A free account gives you immediate access to all 5,000+ fund profiles with 8 quarters (2 years) of holdings history, the backtester with a 2-year simulation window, the Portfolio Builder (3 funds, equal weight), and up to 10 saved favorites. No credit card required.

Premium Subscription

Premium removes all data depth limits, unlocks Manager Weight backtesting, full Manager Rankings, the complete advanced analytics suite (Crowding, Conviction Dynamics, Scenario Lab, Correlation Matrix), unlimited Portfolio Builder, and CSV data export. It’s designed for serious investors who treat research as a professional activity, not a casual hobby.

Data Privacy

We store only your email address and session data. No financial information, no brokerage connections, no personal portfolio data. 13Foresight is a read-only research platform — we don’t touch your money.

Disclaimer

Important — Please Read

13Foresight is an informational research platform, not a registered investment adviser, broker-dealer, or financial planning service. Nothing on this platform — including backtest results, rankings, crowding scores, cost basis estimates, conviction signals, 13F Scores, or any other data — constitutes investment advice or a recommendation to buy, sell, or hold any security.

Backtested performance is not actual performance. All backtest results are hypothetical simulations based on publicly disclosed holdings with a 45-day lag, equal or proportional weighting, and zero transaction costs beyond the commission setting. Real-world results would differ materially due to execution slippage, liquidity constraints, tax considerations, and the inability to perfectly replicate institutional position sizing.
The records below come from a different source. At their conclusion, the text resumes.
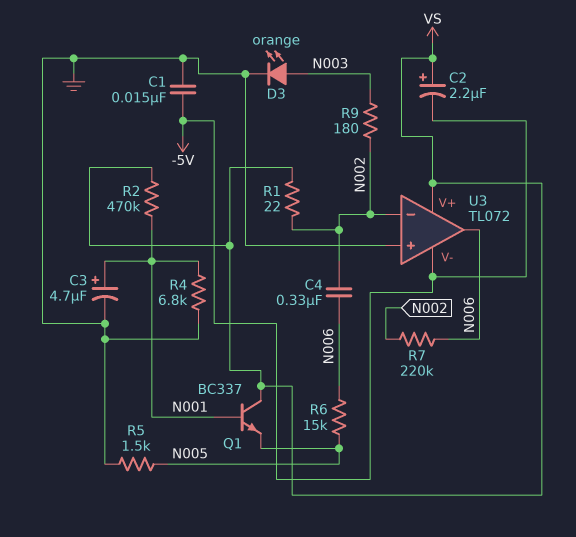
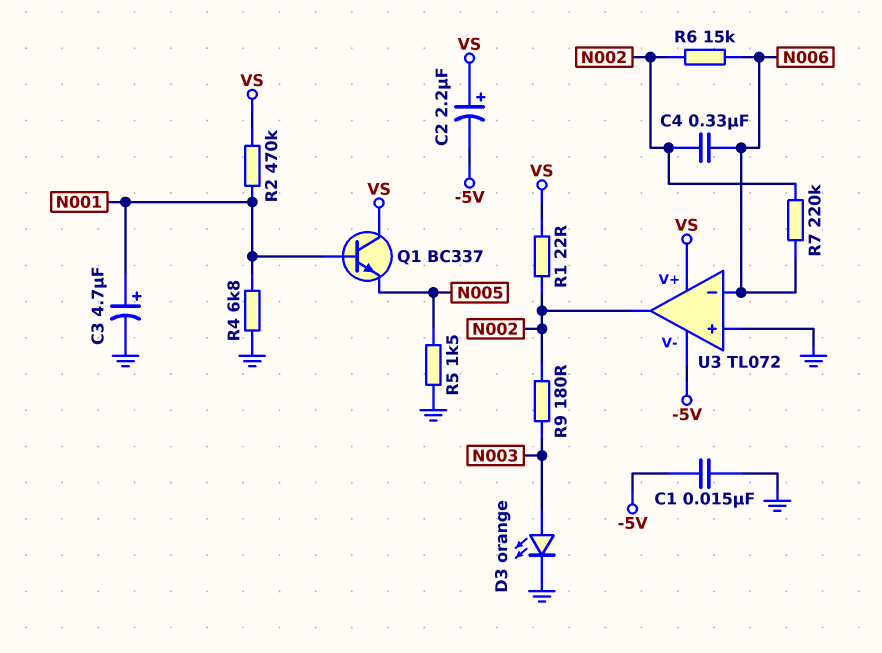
R6: 15k (N005, N006) -> 15k (N002, N006)
U3 pin in-: N002 -> N006
U3 pin out: N006 -> N002

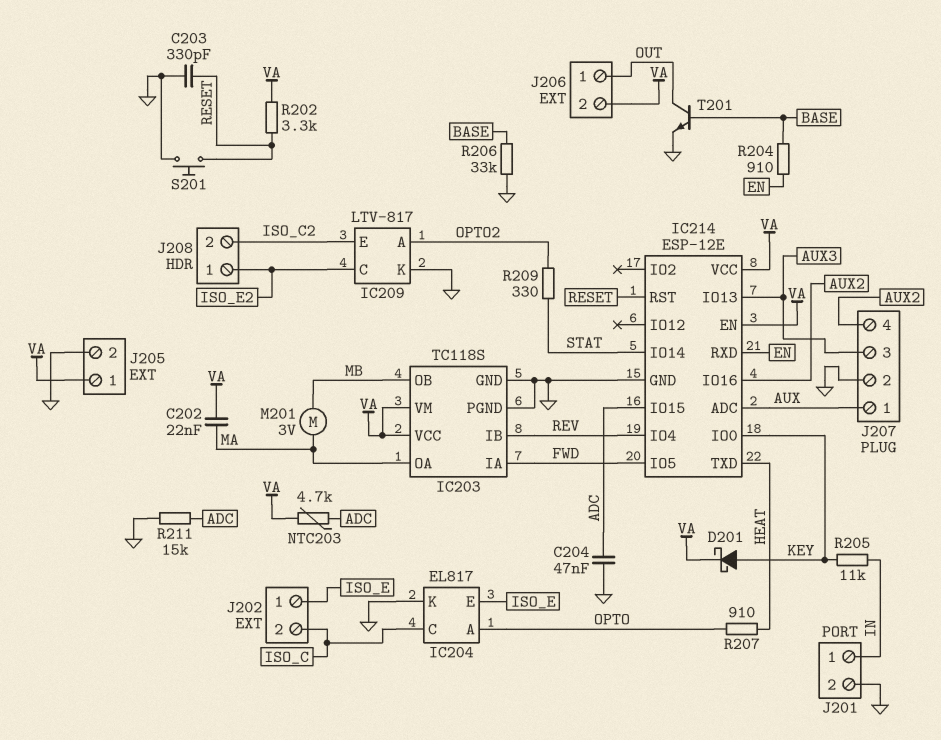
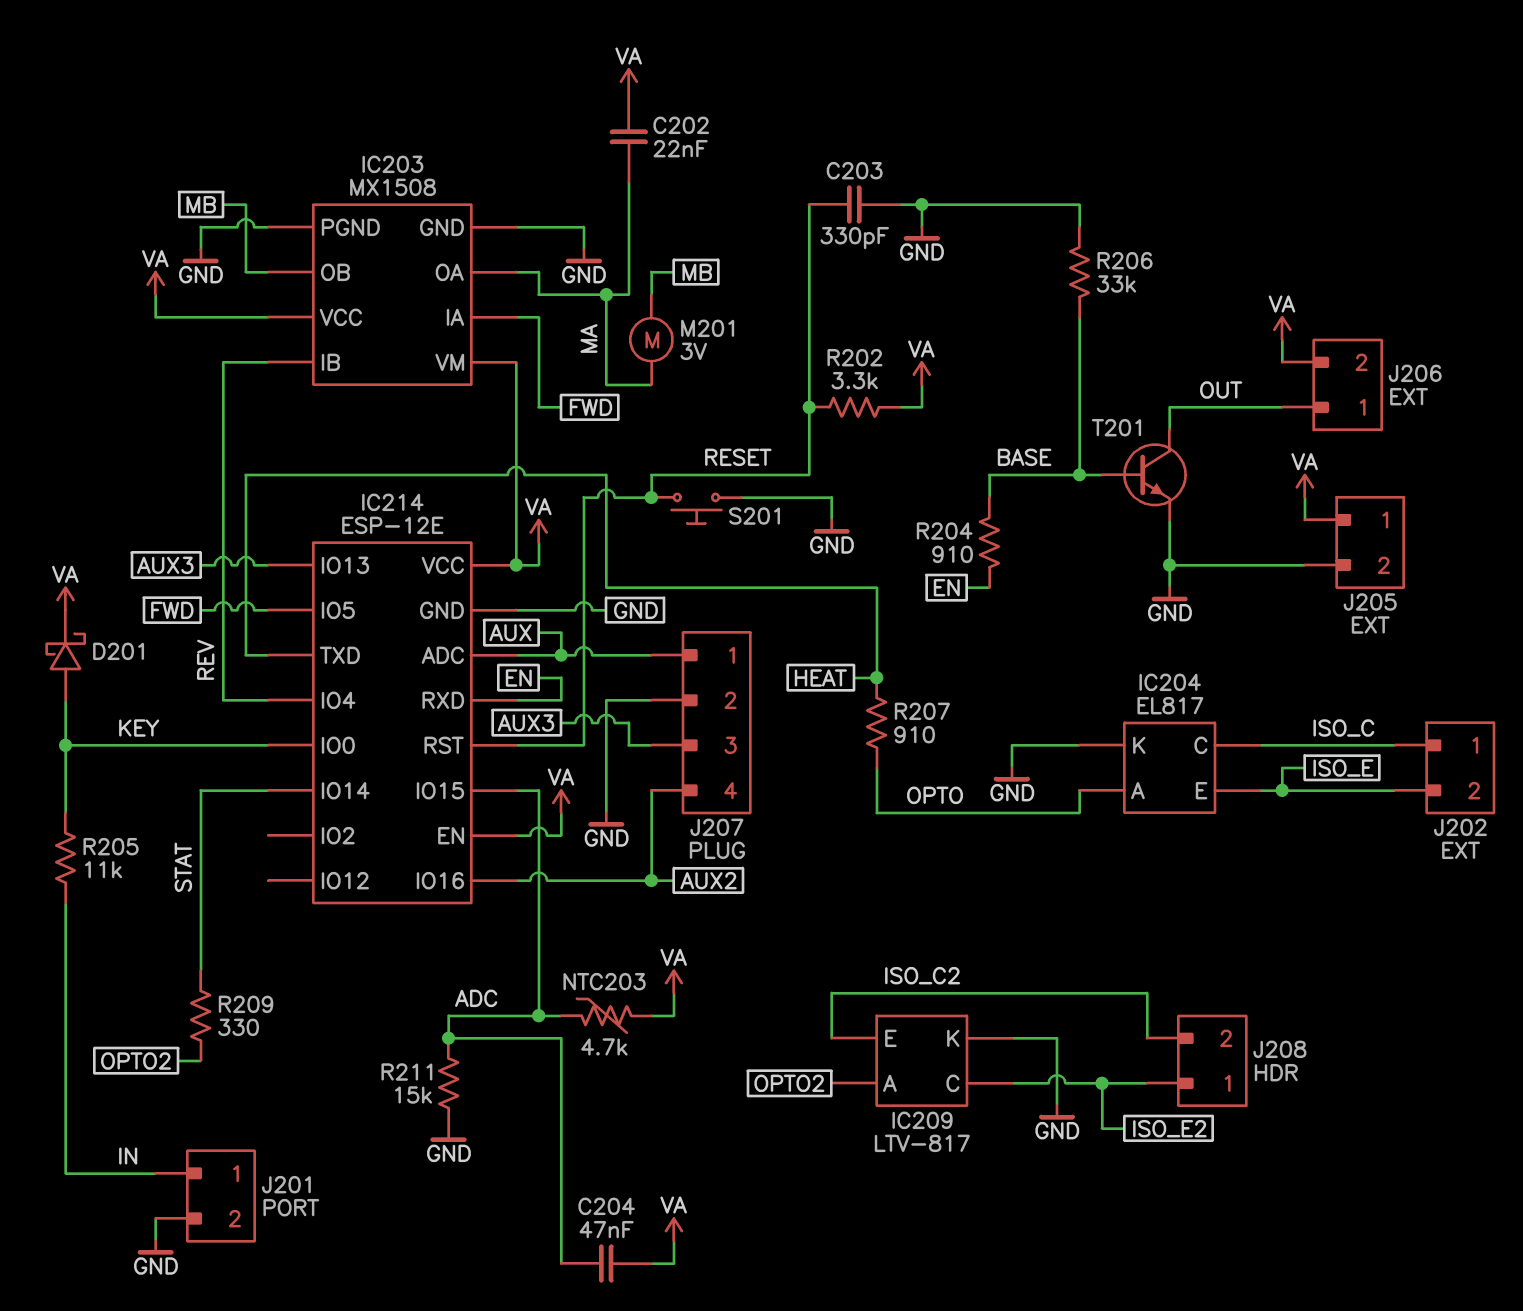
C204: 47nF (ADC, GND) -> 47nF (ADC, VA)
IC203: TC118S -> MX1508
J202 pin 1: ISO_E -> ISO_C
J202 pin 2: ISO_C -> ISO_E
13F filings represent only the long equity book of institutional managers. They do not capture short positions, leverage, derivatives strategies, private investments, or intra-quarter trading activity. The “performance” shown on 13Foresight reflects what a copycat long-only strategy would have achieved — not the fund’s actual P&L. Always conduct independent due diligence and consult a qualified financial professional before making investment decisions.